Türkiye’nin bu terör gruplarına destek vermeye devam etmesi Türkiye’nin çıkarına olmayacaktır. Çünkü bu terör grupları başka güçler tarafından kolaylıkla kullanılabilir. Türkiye Suriye sınırındaki güvenliği sağlayacak tek güç ise Suriye Ordusu’dur. Bu güç, Türk sınırına bu güvenliği sağlar. 1998 ve sonrasında olduğu gibi iki ülkenin orduları arasında yapılacak ortak çalışma sonucunda sınırda güvenliği kolay bir şekilde sağlayabilirler.
Türkiye’nin ulus güvenliğini tehdit eden ana faktör yasadışı terör örgütlerine destek olmasıdır. Ve bu gruplar her ne kadar destek görüp istihbarat birimleri tarafından yönetiliyor olsa da tehlikeyi sezdikleri anda sahiplerine karşı saldırıya geçer. Afganistan’daki El Kaide olayı ve buna benzer tecrübeleri yaşayan bütün halklarda gördüğümüz gibi.
Bunun için tek çözüm Şam ile Ankara arasındaki ilişki kanallarının bir an önce açılması Suriye’de ve bölgede gelişen olaylara farklı yakınlaşmalarda bulunulması gerekiyor.
Soru: TSK’nın Suriye kuzeyine askeri müdahalesi Şam’da nasıl karşılanır?
Suriye hükümetinin izni olamdan Türkiye tarafından Suriye topraklarına yapılacak herhangi bir askeri girişim saldırı olarak görülecektir. Türk Ordusu da olsa ABD Ordusu da olsa Suudi Arabistan Ordusu da olsa bu bir saldırı niteliği taşımaktadır.
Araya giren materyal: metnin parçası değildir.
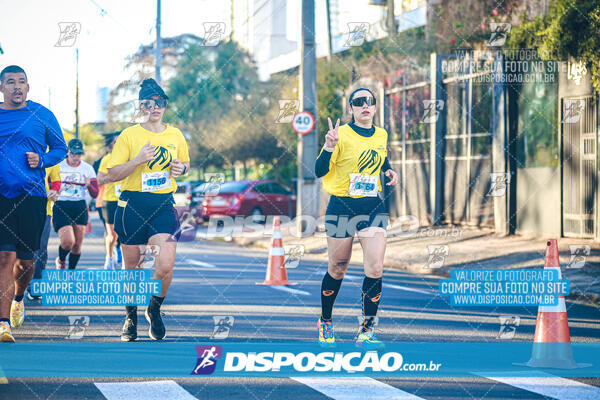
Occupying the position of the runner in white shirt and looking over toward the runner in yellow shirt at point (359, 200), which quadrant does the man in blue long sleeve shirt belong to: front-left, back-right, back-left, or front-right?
front-right

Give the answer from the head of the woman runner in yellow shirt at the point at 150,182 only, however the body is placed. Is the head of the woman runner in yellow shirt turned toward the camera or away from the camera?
toward the camera

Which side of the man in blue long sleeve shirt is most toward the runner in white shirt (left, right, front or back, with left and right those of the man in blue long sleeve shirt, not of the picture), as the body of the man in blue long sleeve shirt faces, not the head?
back

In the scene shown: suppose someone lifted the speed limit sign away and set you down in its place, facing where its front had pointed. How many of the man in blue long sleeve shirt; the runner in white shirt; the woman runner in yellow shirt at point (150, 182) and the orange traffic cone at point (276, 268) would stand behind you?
0

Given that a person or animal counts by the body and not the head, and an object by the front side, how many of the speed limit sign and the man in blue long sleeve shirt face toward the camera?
2

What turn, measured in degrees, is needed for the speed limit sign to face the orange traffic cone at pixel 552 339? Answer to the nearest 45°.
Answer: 0° — it already faces it

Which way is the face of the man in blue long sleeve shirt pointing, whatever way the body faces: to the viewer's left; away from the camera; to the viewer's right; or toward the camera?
toward the camera

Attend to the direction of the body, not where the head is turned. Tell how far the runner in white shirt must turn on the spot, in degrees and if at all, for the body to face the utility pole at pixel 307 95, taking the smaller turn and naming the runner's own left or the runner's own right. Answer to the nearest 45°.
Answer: approximately 135° to the runner's own left

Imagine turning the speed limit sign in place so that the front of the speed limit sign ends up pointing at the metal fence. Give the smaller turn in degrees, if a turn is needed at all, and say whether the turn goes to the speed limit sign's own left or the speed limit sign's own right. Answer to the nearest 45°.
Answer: approximately 135° to the speed limit sign's own left

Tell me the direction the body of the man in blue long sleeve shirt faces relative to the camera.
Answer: toward the camera

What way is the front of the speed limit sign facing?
toward the camera

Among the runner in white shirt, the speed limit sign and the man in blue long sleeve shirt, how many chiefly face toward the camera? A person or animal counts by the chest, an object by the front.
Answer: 3

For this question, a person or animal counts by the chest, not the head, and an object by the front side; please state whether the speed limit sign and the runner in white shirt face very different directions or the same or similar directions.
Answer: same or similar directions

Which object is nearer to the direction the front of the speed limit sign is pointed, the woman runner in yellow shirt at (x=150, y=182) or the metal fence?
the woman runner in yellow shirt

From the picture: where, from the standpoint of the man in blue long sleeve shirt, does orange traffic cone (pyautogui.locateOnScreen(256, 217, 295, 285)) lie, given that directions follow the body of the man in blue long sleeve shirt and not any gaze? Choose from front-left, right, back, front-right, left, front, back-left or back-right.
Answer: back-left

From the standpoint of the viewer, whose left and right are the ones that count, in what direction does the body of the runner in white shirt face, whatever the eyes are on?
facing the viewer

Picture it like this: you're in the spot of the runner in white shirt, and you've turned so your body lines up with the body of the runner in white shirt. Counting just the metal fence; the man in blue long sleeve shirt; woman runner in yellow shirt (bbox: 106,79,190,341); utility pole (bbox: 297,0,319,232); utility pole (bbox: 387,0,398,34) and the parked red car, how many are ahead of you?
2

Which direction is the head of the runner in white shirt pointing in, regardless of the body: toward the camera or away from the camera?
toward the camera

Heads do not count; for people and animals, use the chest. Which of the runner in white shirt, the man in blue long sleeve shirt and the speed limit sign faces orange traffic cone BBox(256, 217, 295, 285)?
the speed limit sign

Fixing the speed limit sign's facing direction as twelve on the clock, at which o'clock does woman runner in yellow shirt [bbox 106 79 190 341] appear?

“TSK ve Suriye Ordusu birlikte çözer”
Türkiye devletinin TSK’yı ABD tarafından yönetilen terör gruplarının bataklığa sokmasında hiçbir kazancı olmayacaktır. Çünkü Türk sınırında Suriye devleti haricinde hiç bir taraf güvenliğini temin edemez. Türk devletinin terör gruplarıyla ortak çalışması Afganistan’da gelişen olaylara benzeyen bir sonuca kavuşacağı açıktır. Bunun için Türk Hükümeti Suriye Hükümeti ile resmi kurumlarıyla irtibata girerek iki orduyu ortak operasyonlara sokabilir. Pakistan, önce Kaide’ye destek çıkmıştı bunun sonucunda Kaide Pakistan içindeki bölgeleri hedef almaya başladı.
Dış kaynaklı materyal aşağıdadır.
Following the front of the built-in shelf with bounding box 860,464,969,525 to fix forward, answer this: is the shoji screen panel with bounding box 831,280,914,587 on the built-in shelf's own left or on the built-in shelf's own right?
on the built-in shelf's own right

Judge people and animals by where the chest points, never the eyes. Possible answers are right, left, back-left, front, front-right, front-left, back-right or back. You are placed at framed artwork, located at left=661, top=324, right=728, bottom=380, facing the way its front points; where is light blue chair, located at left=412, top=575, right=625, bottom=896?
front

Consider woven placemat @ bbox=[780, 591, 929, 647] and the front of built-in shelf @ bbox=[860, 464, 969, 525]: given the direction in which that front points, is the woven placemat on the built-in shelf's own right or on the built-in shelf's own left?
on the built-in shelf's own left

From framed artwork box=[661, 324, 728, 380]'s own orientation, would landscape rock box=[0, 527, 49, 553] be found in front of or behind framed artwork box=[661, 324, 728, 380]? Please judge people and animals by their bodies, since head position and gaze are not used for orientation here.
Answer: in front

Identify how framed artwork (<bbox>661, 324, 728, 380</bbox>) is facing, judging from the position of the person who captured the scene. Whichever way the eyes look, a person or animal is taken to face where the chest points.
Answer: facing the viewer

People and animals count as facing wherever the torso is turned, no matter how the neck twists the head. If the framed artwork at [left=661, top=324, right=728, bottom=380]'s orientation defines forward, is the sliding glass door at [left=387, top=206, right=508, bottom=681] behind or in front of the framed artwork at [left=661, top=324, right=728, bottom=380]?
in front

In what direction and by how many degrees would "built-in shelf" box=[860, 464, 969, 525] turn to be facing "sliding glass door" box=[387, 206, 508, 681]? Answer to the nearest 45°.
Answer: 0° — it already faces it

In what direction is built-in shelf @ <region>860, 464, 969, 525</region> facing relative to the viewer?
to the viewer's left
Dokuz yüz kilometlerik sınırdan söz ettiğimizde bahsedilen güvenliği terör grupları sağlayamayacaktır. Bunun için silah desteğinin kesilmesi ve terör akımını durdurarak bu grupları bütünüyle zayıflatarak Suriye Ordusu’nun ilerlemesi sınır kontrollerini güvenli hale geitrecektir. Bu noktada siyasi çıkarlar söz konusu değildir.
“Terör ihracı dursun sorunlar çözülecek”
Türkiye Hükümeti Suriye kuzeyinde nüfuz sağlayacağını düşünüyorsa onun hatalı olduğunu belirtmek isterim. Bu şekilde nüfuz sahibi olunamaz. İki ülke arasındaki ilişkiler hükümet kurumları aracılığıyla gerçekleşir. Terör gruplarıyla gerçekleşemez.
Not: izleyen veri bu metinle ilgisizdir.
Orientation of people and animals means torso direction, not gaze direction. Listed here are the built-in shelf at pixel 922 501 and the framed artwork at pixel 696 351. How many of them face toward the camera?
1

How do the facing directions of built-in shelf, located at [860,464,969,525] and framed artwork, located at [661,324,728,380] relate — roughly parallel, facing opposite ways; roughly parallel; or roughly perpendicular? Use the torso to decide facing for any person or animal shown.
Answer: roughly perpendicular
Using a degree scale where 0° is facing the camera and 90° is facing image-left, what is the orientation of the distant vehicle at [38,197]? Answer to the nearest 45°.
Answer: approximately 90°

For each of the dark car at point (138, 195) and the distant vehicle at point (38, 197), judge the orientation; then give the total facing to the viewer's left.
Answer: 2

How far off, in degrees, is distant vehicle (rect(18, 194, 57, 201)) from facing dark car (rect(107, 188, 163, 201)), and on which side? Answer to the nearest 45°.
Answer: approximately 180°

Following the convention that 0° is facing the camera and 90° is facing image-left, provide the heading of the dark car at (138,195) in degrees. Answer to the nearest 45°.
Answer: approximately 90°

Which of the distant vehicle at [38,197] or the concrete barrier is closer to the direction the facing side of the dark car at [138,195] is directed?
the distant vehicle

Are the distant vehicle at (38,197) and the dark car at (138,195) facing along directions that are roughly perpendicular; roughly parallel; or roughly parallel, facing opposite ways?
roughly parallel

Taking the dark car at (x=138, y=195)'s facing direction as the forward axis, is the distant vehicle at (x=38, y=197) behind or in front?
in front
Son dönemlerde Suriye ortamında dolaşan mafya örgütleri katiller ve cinayet şebekeleri ortalığı bulandırdığını hepiöiz görmekteyiz. Türk hükümeti bunlarla anlaşarak bu kargaşayı kendi ülkesine transfer etmekten başka bir getiri sağlamayacaktır. Fakat Türk Hükümeti Suriye Hükümeti’nin kurumlarıyla direkt olarak irtibat kurduğunda terörle ortak iş yapmadığını gösterecek bölgede güvenliği ve son olarak Suriye Ordusu’nun ilerlemesini kolaylaştırmış olacaktır. Sonuç olarak burada kimin üstünlük sağladığı veya kim kimi yendiği önemli değildir. Önemli olan Türk ulus güvenliğini tehdit eden etkenler olunca o etkenleri bir an önce ortan kaldırmaktır. Diğer amaçların tamamı bu süreçte son damlasına kadar yok oldu.